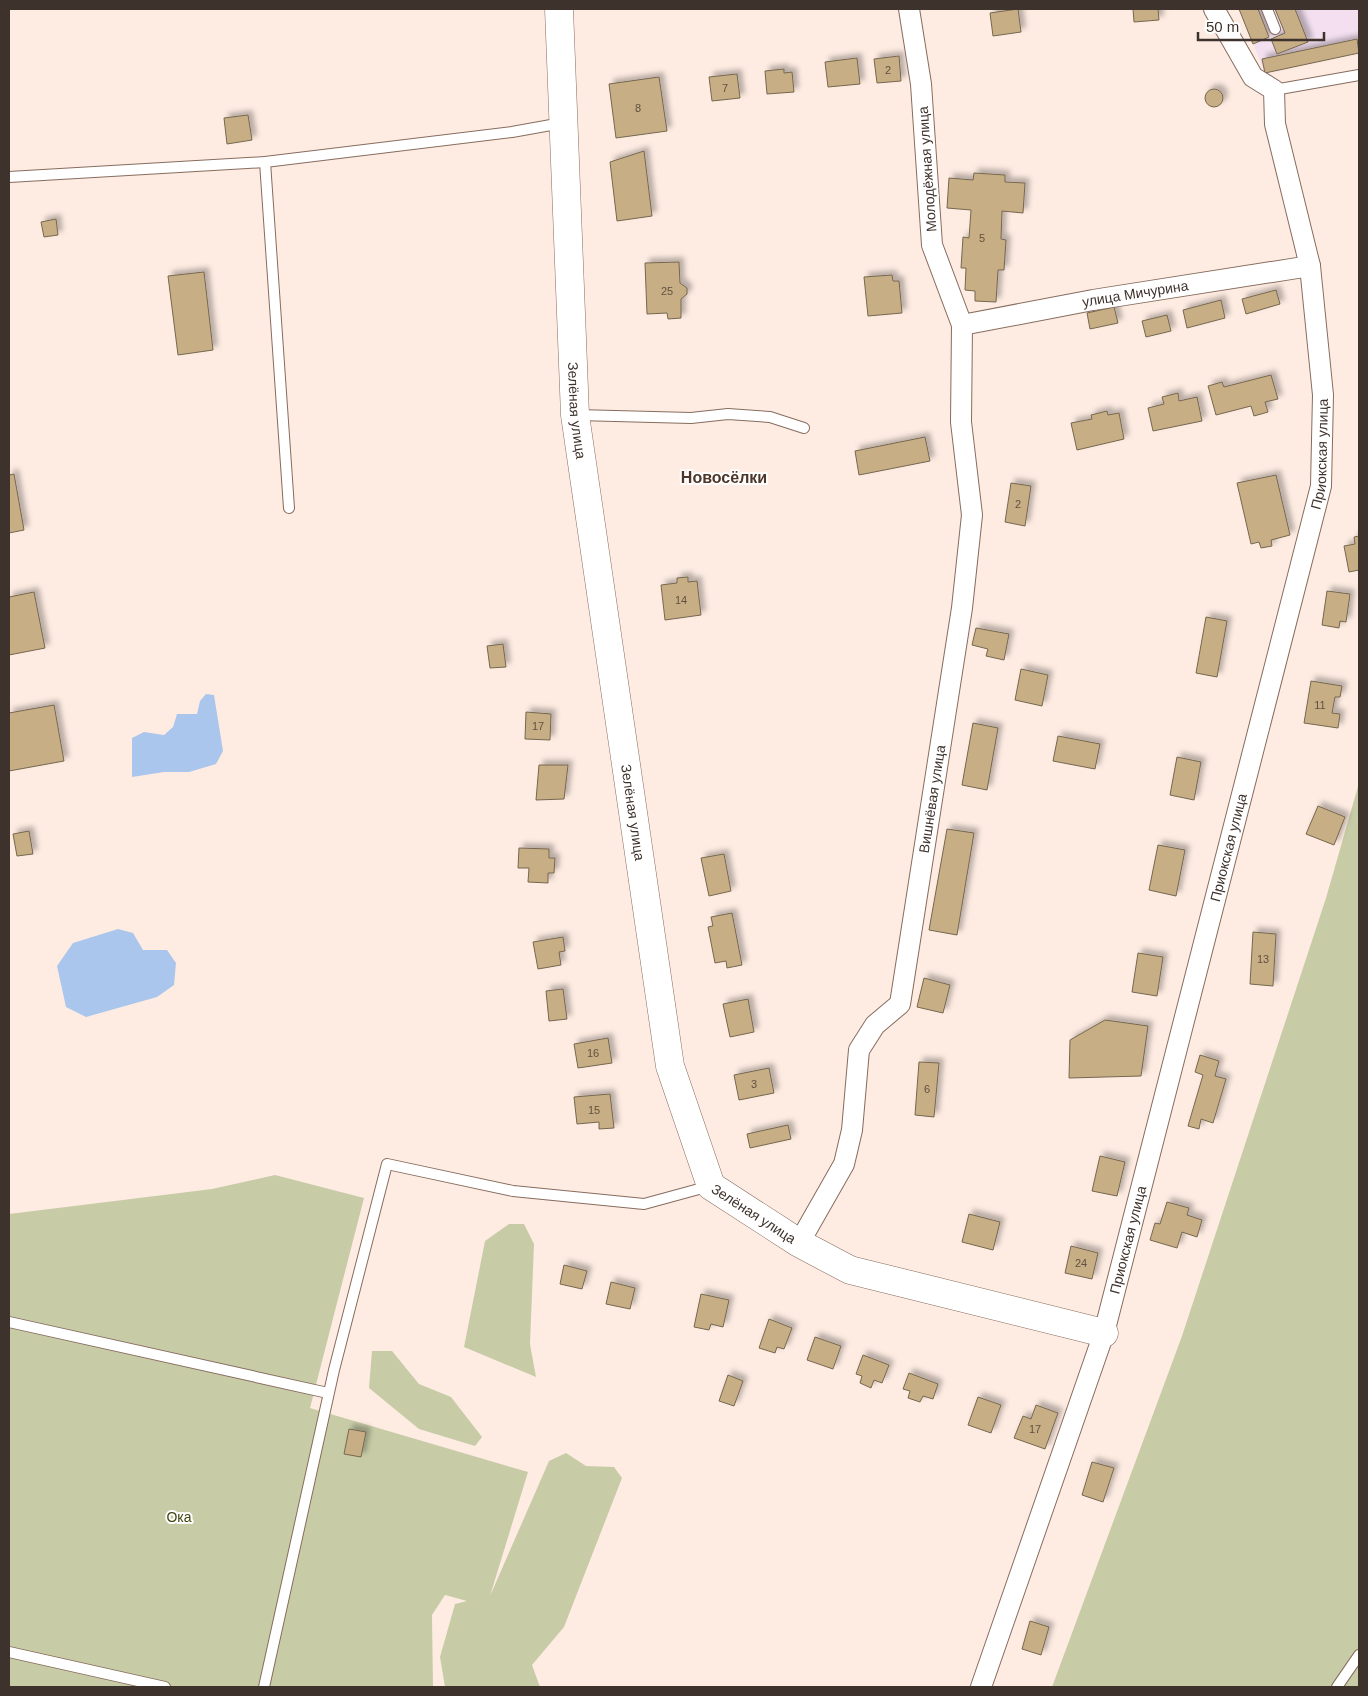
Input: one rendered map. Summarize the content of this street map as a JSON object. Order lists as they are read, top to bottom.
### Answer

---

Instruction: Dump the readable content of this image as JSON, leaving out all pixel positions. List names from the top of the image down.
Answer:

## Task objective
For each line in the data above that contains the string "content", extract the line.

## Task solution
Input: one rendered map. Summarize the content of this street map as a JSON object. Order lists as they are read, top to bottom.
Instruction: Dump the readable content of this image as JSON, leaving out all pixel positions. List names from the top of the image down.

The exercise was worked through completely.